--- Begin EXTRACT PROVIDED ---
Elements	Array.sort()	Tier 1 (CPU)	Tier 2 (Workers)	Tier 3 (GPU)
500,000	72ms	19ms	11ms	8.2ms
1,000,000	155ms	40ms	22ms	11ms
10,000,000	1,750ms	430ms	210ms	121ms

The crossover point where GPU becomes faster than Workers varies by hardware:

Integrated GPU (M2): ~800,000 elements
Discrete GPU (RTX 4070): ~250,000 elements
Low-end (Intel UHD 620): ~2,000,000 elements (and GPU tier is only 1.12x faster at 10M)

The adaptive scoring function's calibrated thresholds track these crossover points. When GPU advantage is marginal (under 1.1x), the scoring function penalises GPU selection to avoid the risk of regression on slightly different data distributions.

Key findings

Tier 1 (CPU radix sort) is 3x to 4x faster than Array.prototype.sort() across all sizes. The comparison-free radix sort eliminates callback overhead entirely.
Tier 2 (Workers) peaks at 5x to 8x advantage for medium datasets where parallelism helps but GPU transfer overhead does not.
Tier 3 (GPU) delivers 1.12x to 1.45x advantage over Tier 2 for datasets over 500,000 elements on discrete GPUs, scaling to 1.7x at 10M elements.
The adaptive dispatcher never selects a tier that is slower than any other tier. In our full benchmark suite (47 hardware/dataset combinations), the adaptive selection matched or beat every fixed-tier strategy.

The Float32 constraint is also the GPU's advantage

A counterintuitive finding: the 32-bit constraint that forces us into the key-permutation hybrid is actually a performance advantage. Sorting 32-bit keys means half the memory bandwidth of sorting 64-bit values. GPU compute is almost always memory-bandwidth-bound, not compute-bound. By reducing key width, we effectively double the GPU's sorting throughput relative to what a native Float64 radix sort would achieve.

This is why the GPU tier becomes competitive at smaller dataset sizes than you might expect. The 4-byte key fits cleanly into workgroup shared memory, allowing the entire local histogram and prefix sum to execute without spilling to global memory. On a discrete GPU with 48KB of shared memory per workgroup and 256 threads, each radix pass processes the full histogram locally.
--- End EXTRACT PROVIDED ---
● **WRITTEN EXERCISE**
Answer these questions from the sorting benchmark excerpt:
1. What is the approximate crossover point for the discrete GPU (RTX 4070)?
2. How many hardware/dataset combinations make up the full benchmark suite?
3. How much shared memory per workgroup does the discrete GPU in the last paragraph have?
--- Begin RECORD LIST ---
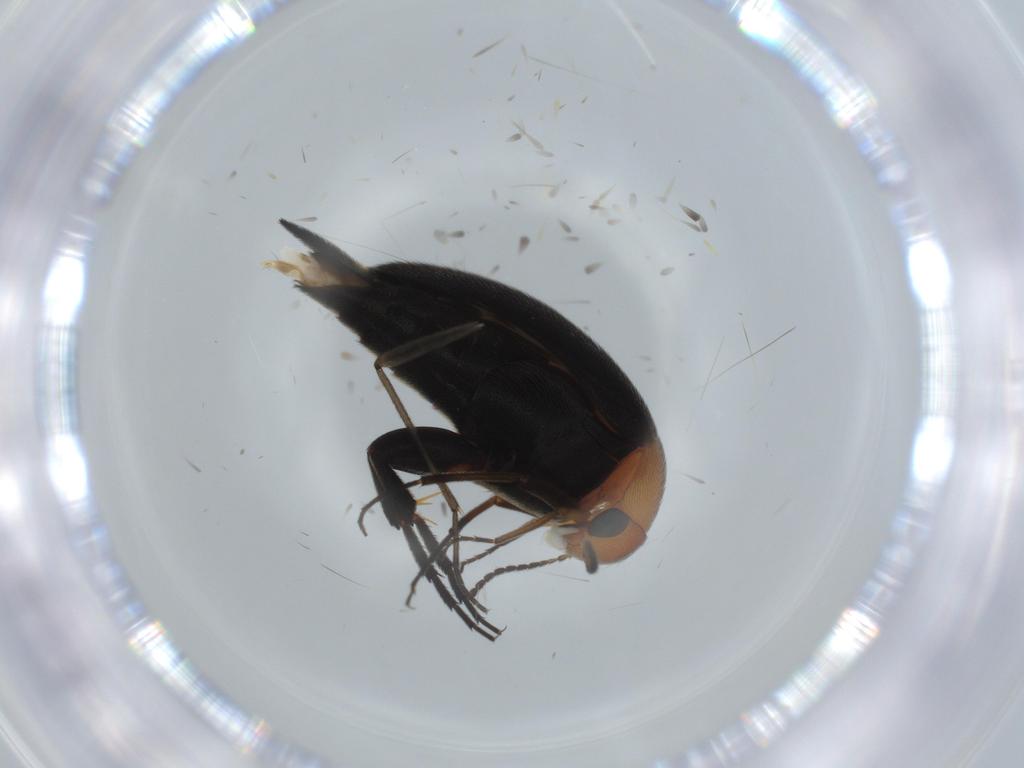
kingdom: Animalia
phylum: Arthropoda
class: Insecta
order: Coleoptera
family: Mordellidae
--- End RECORD LIST ---
● **TASK ANSWER**
1. About 250,000 elements.
2. 47.
3. 48KB.